▶ _Your instructions_
The word to find is "slice". Copy each line of the material that contains it.

▶ _The data_
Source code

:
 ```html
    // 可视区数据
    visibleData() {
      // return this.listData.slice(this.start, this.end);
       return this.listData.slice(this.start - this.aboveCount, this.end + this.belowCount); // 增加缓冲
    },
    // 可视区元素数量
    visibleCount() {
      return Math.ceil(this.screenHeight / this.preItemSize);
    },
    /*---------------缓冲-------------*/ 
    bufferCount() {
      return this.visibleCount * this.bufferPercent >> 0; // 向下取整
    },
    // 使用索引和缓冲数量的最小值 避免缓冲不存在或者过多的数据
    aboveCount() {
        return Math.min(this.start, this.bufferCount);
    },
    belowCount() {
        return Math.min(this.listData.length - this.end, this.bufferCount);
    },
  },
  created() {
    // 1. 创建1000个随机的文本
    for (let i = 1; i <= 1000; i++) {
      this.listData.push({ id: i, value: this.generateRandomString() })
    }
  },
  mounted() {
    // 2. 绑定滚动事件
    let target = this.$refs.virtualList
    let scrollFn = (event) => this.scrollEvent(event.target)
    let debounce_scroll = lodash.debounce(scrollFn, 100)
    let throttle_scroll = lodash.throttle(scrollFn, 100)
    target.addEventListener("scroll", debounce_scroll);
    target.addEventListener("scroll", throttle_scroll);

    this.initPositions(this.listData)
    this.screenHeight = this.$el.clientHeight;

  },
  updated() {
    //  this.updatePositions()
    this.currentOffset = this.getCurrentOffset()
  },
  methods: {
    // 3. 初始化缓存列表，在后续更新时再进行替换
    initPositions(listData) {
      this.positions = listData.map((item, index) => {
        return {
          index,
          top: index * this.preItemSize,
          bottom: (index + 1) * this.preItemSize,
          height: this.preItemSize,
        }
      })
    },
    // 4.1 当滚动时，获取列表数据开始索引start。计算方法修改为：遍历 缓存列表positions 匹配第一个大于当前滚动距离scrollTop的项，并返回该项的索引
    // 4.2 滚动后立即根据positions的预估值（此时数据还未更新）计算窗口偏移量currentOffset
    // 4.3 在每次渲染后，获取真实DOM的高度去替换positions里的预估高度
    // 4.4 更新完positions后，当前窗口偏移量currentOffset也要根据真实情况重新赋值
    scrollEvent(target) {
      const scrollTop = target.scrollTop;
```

▶ _Answer to the exercise_
      // return this.listData.slice(this.start, this.end);
       return this.listData.slice(this.start - this.aboveCount, this.end + this.belowCount); // 增加缓冲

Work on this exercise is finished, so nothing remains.